Test 1: can a junior person do this job today?
If the answer is no, your agent project is in trouble. The current generation of language models — through 2026 — performs at roughly the level of an intelligent but uninformed entry-level employee. Specific tasks can be much better (writing first-draft code, summarizing long documents) but the average reliability is junior-level. If the job cannot be done by a smart but inexperienced human given the same instructions, written context, and tools that the agent will have, the agent will not be able to do it either.
The test is useful because most organizations have done this experiment already without realizing. Look at the jobs that have been successfully delegated to junior employees or to BPO providers. Those are the jobs that are most likely to be agent-ready. The jobs that have resisted delegation — that require deep institutional knowledge, complex stakeholder management, or judgment in ambiguous situations — are the jobs that will continue to resist agent automation through at least 2027-28.
Test 2: does the cost economics work?
Build a per-execution cost model before you build the agent. Estimate the number of model calls, the average token count per call, the API rates, and any tool-execution costs (database queries, third-party APIs). Compare that to the cost of the human doing the same job, including loaded labor cost and the time-to-completion. The agent should be at least 5x cheaper on a per-execution basis to justify the engineering cost. Less than 5x and the engineering effort eats the savings.

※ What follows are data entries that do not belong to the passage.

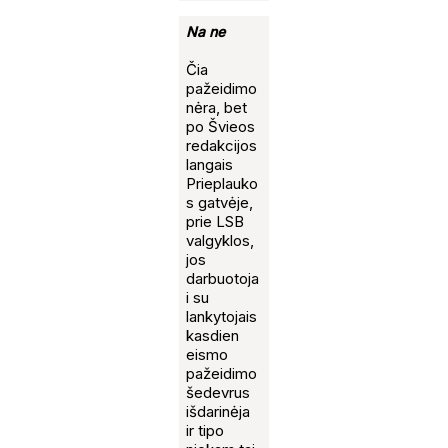
Na ne
Čia
pažeidimo
nėra, bet
po Švieos
redakcijos
langais
Prieplauko
s gatvėje,
prie LSB
valgyklos,
jos
darbuotoja
i su
lankytojais
kasdien
eismo
pažeidimo
šedevrus
išdarinėja
ir tipo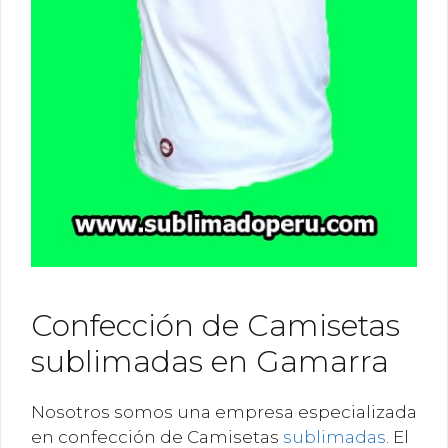
Confección de Camisetas
sublimadas en Gamarra
Nosotros somos una empresa especializada
en confección de Camisetas
sublimadas
. El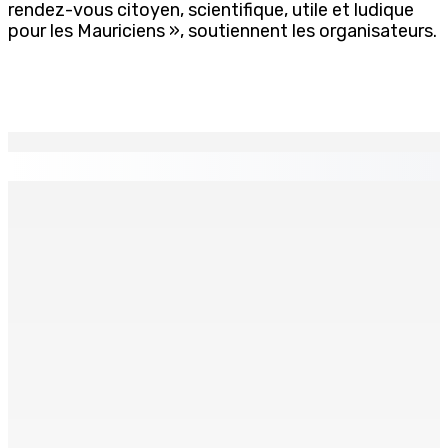
rendez-vous citoyen, scientifique, utile et ludique
pour les Mauriciens », soutiennent les organisateurs.
EN CONTINU
↻
CAMP MUSICAL SOLIDAIRE : Huit jeunes Mauriciens
s’envolent pour une aventure aux Seychelles
9 Août 2026 13h00
Les Nouveaux Démocrates : à qui appartient vraiment le
parti ?
9 Août 2026 13h00
Face à la presse : Sydney Pierre : « Je ne regrette pas
mon vote »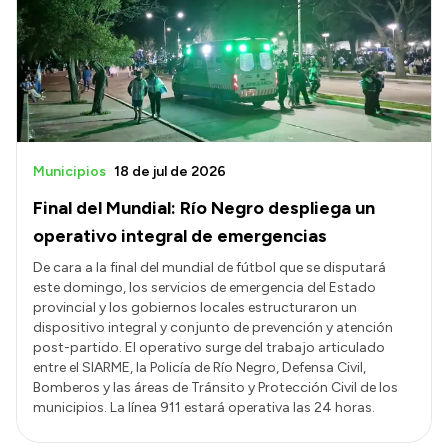
Municipios
18 de jul de 2026
Final del Mundial: Río Negro despliega un
operativo integral de emergencias
​De cara a la final del mundial de fútbol que se disputará
este domingo, los servicios de emergencia del Estado
provincial y los gobiernos locales estructuraron un
dispositivo integral y conjunto de prevención y atención
post-partido. El operativo surge del trabajo articulado
entre el SIARME, la Policía de Río Negro, Defensa Civil,
Bomberos y las áreas de Tránsito y Protección Civil de los
municipios. La línea 911 estará operativa las 24 horas.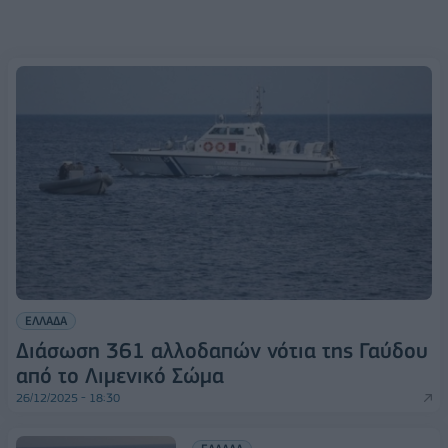
ΕΛΛΑΔΑ
Διάσωση 361 αλλοδαπών νότια της Γαύδου
από το Λιμενικό Σώμα
26/12/2025 - 18:30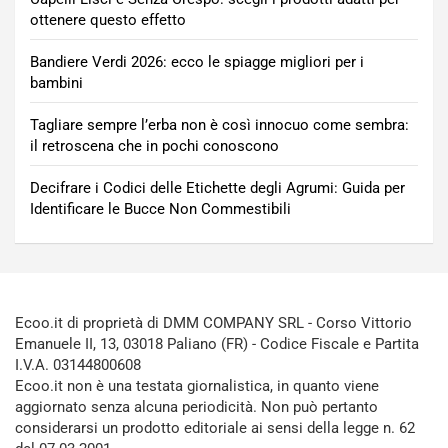
ottenere questo effetto
Bandiere Verdi 2026: ecco le spiagge migliori per i
bambini
Tagliare sempre l’erba non è così innocuo come sembra:
il retroscena che in pochi conoscono
Decifrare i Codici delle Etichette degli Agrumi: Guida per
Identificare le Bucce Non Commestibili
Ecoo.it di proprietà di DMM COMPANY SRL - Corso Vittorio
Emanuele II, 13, 03018 Paliano (FR) - Codice Fiscale e Partita
I.V.A. 03144800608
Ecoo.it non è una testata giornalistica, in quanto viene
aggiornato senza alcuna periodicità. Non può pertanto
considerarsi un prodotto editoriale ai sensi della legge n. 62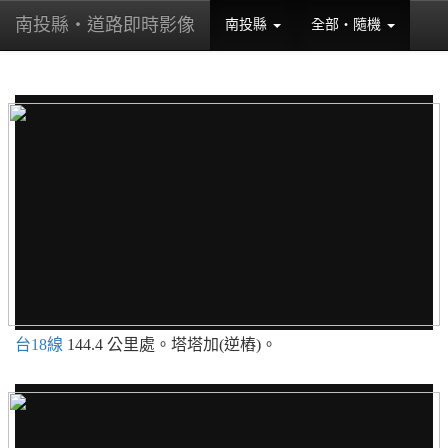
南投縣・道路即時影像
南投縣
全部・隨機
(current)
(current)
台18線
144.4 公里處。塔塔加(逆樁)。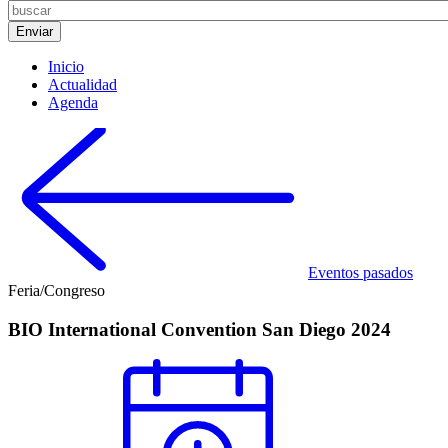
Inicio
Actualidad
Agenda
Eventos pasados
Feria/Congreso
BIO International Convention San Diego 2024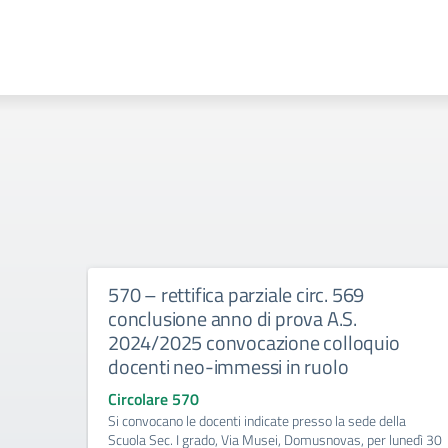
570 – rettifica parziale circ. 569
conclusione anno di prova A.S.
2024/2025 convocazione colloquio
docenti neo-immessi in ruolo
Circolare 570
Si convocano le docenti indicate presso la sede della
Scuola Sec. I grado, Via Musei, Domusnovas, per lunedì 30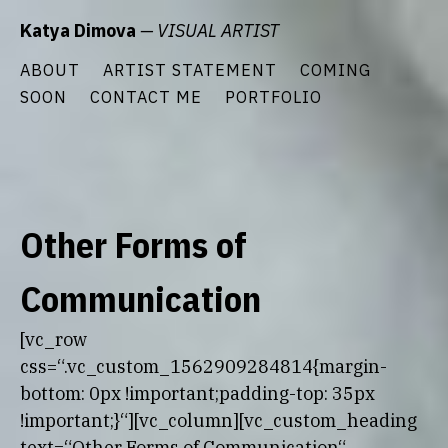
Zum
Katya Dimova
— VISUAL ARTIST
Inhalt
springen
ABOUT
ARTIST STATEMENT
COMING
SOON
CONTACT ME
PORTFOLIO
Other Forms of
Communication
[vc_row
css=“.vc_custom_1562909284814{margin-
bottom: 0px !important;padding-top: 35px
!important;}“][vc_column][vc_custom_heading
text=“Other Forms of Communication“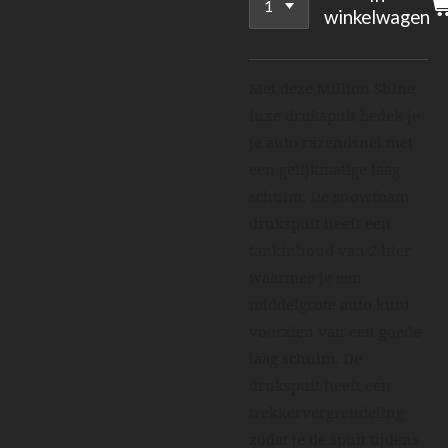
winkelwagen
Met deze Million Shine
luxe drukspuit bedek je
je auto razendsnel met
een gelijkmatige laag
schuim. De snowfoam
drukspuit heeft een
tankinhoud van 2 liter
waarmee je een
middelgrote auto kunt
voorzien van een goede
laag schuim. De
drukspuit heeft een
trekkervergrendeling
zodat je de spuit tijdens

Be honest about the engineering cost. A production agent typically requires 1-2 engineers for 3-6 months to build, plus ongoing maintenance at 0.25-0.5 FTE forever. The amortized cost over the first two years is roughly $500K-1M for an internal agent at typical Bay Area cost rates. The agent has to deliver at least that much value, net of API and ops costs, to justify itself.
The cases where the math works overwhelmingly are: (a) high-volume jobs (hundreds or thousands of executions per week), (b) jobs where the human time is genuinely expensive (lawyer, doctor, consultant, senior engineer), and (c) jobs that scale a function the business otherwise cannot afford to scale at all (e.g., personalized outreach at 10x current volume). The cases where the math does not work are low-volume, low-stakes tasks where the agent is intellectually interesting but cannot pay for itself.
Test 3: what does the failure mode look like?
Before scoping, imagine the worst plausible failure of the agent. Specifically: imagine the agent makes a wrong decision in a real production execution. What is the consequence? Who finds out, and when? Who fixes it, and how long does that take? If the answer is 'a confused customer gets a slightly worse email' the scope is probably fine. If the answer is 'we wire $50,000 to the wrong account' the scope needs hard guardrails.
A useful exercise is to write out three specific failures that could happen, plus what the system does in each case. If you cannot write three plausible failures, you have not thought about the agent enough. If the system has no answer for at least one of them, the scope is too aggressive for the current state of the engineering.
Strategic read
Good agent scoping is the discipline of saying no. The agent should not do things adjacent to its job, even when the model could clearly do them. Every additional capability is another failure surface to engineer and another evaluation dimension to maintain. The agents that ship and stay shipped are scoped narrowly enough that the team can hold the entire problem in their heads at once.
If you are evaluating an agent product as a buyer, scope discipline is the most reliable indicator that the vendor knows what they are doing. A vendor whose pitch says the agent can do anything is selling generality, which is the easy story. A vendor whose pitch says the agent does one job exceptionally well and explicitly lists what it does not do is selling reliability, which is the actual product.